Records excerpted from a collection
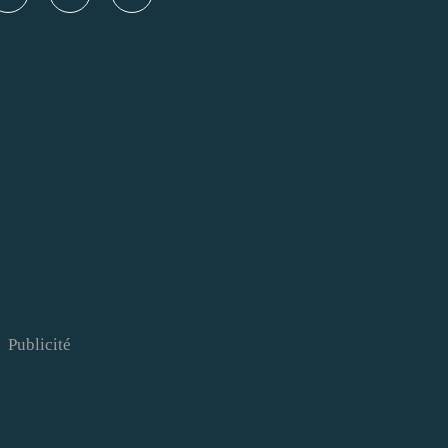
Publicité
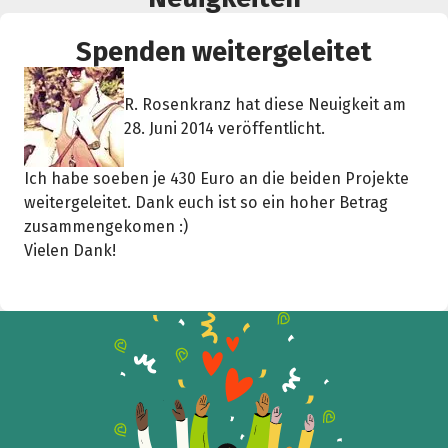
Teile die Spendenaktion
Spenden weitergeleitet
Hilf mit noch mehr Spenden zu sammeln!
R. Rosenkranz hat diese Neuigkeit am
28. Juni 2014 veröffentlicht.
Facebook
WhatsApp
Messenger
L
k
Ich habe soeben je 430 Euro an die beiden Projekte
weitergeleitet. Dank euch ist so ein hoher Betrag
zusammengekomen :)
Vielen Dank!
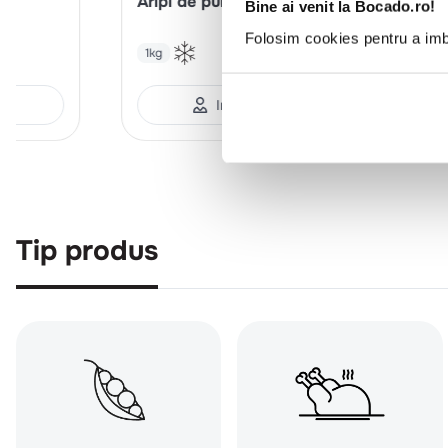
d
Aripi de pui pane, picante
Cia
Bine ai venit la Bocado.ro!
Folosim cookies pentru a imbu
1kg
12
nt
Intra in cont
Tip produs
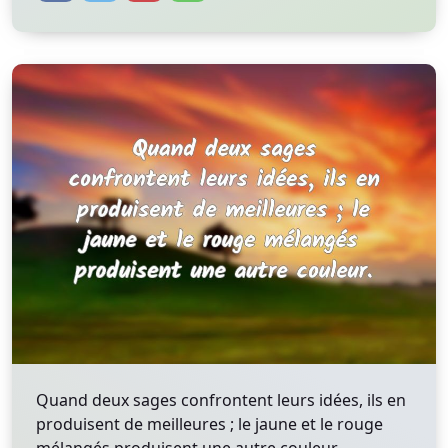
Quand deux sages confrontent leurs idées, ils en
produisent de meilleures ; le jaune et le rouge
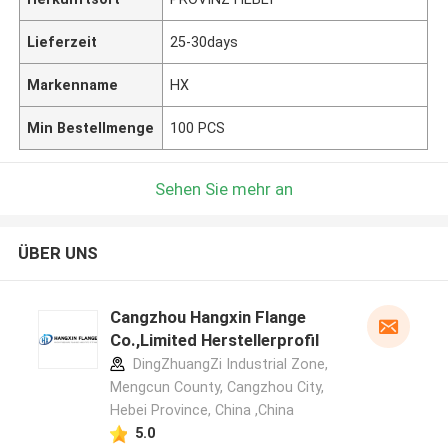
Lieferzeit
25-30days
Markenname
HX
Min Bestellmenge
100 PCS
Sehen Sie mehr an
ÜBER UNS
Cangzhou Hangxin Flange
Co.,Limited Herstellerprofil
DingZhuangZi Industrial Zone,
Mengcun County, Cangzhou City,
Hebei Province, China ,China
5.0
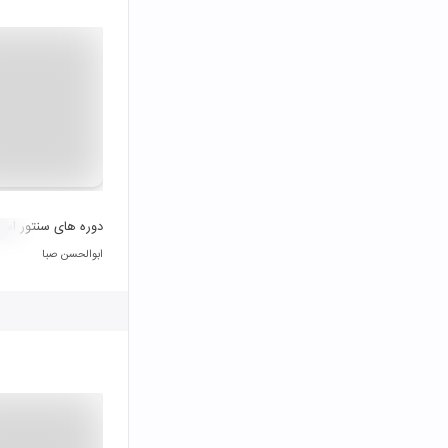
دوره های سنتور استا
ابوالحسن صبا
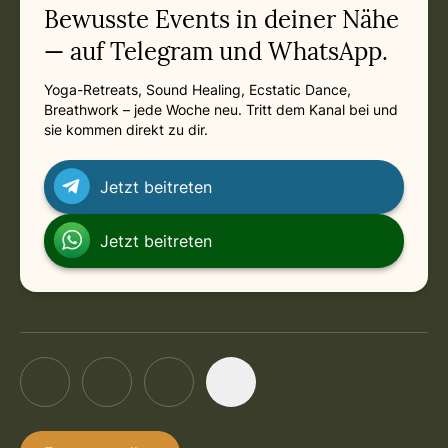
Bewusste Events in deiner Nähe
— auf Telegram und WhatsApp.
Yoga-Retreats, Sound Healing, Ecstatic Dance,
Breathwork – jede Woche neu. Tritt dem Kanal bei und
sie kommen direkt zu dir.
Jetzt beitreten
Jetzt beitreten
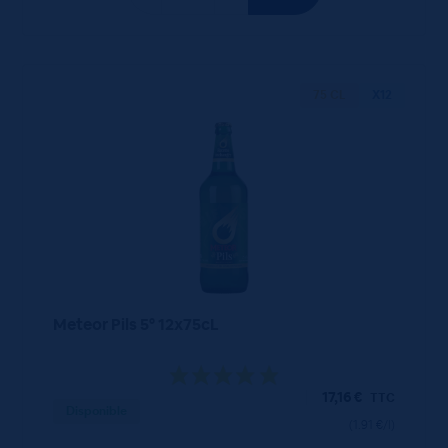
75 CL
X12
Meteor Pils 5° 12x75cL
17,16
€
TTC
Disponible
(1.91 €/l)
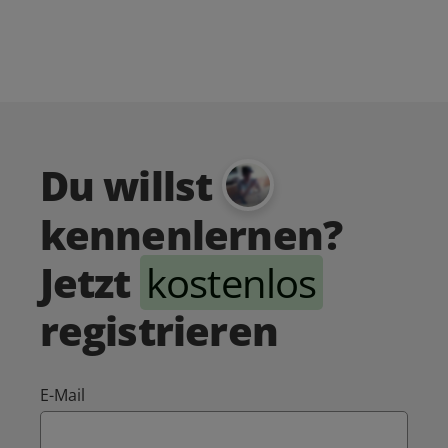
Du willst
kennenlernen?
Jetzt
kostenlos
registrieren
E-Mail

▸ **Exercise requirements**
Each entry needs to be retyped exactly; the pictures stay out.

▸ **Answer to this task**
Publicité
Teile die Spendenaktion
Spenden weitergeleitet
Hilf mit noch mehr Spenden zu sammeln!
R. Rosenkranz hat diese Neuigkeit am
28. Juni 2014 veröffentlicht.
Facebook
WhatsApp
Messenger
L
k
Ich habe soeben je 430 Euro an die beiden Projekte
weitergeleitet. Dank euch ist so ein hoher Betrag
zusammengekomen :)
Vielen Dank!
d
Aripi de pui pane, picante
Cia
Bine ai venit la Bocado.ro!
Folosim cookies pentru a imbu
1kg
12
nt
Intra in cont
Tip produs
Quand deux sages confrontent leurs idées, ils en
produisent de meilleures ; le jaune et le rouge
Lieferzeit
25-30days
Markenname
HX
Min Bestellmenge
100 PCS
Sehen Sie mehr an
ÜBER UNS
Cangzhou Hangxin Flange
Co.,Limited Herstellerprofil
DingZhuangZi Industrial Zone,
Mengcun County, Cangzhou City,
Hebei Province, China ,China
5.0
دوره های سنتور استا
ابوالحسن صبا
Bewusste Events in deiner Nähe
— auf Telegram und WhatsApp.
Yoga-Retreats, Sound Healing, Ecstatic Dance,
Breathwork – jede Woche neu. Tritt dem Kanal bei und
sie kommen direkt zu dir.
Jetzt beitreten
Jetzt beitreten
75 CL
X12
Meteor Pils 5° 12x75cL
17,16
€
TTC
Disponible
(1.91 €/l)
Du willst
kennenlernen?
Jetzt
kostenlos
registrieren
E-Mail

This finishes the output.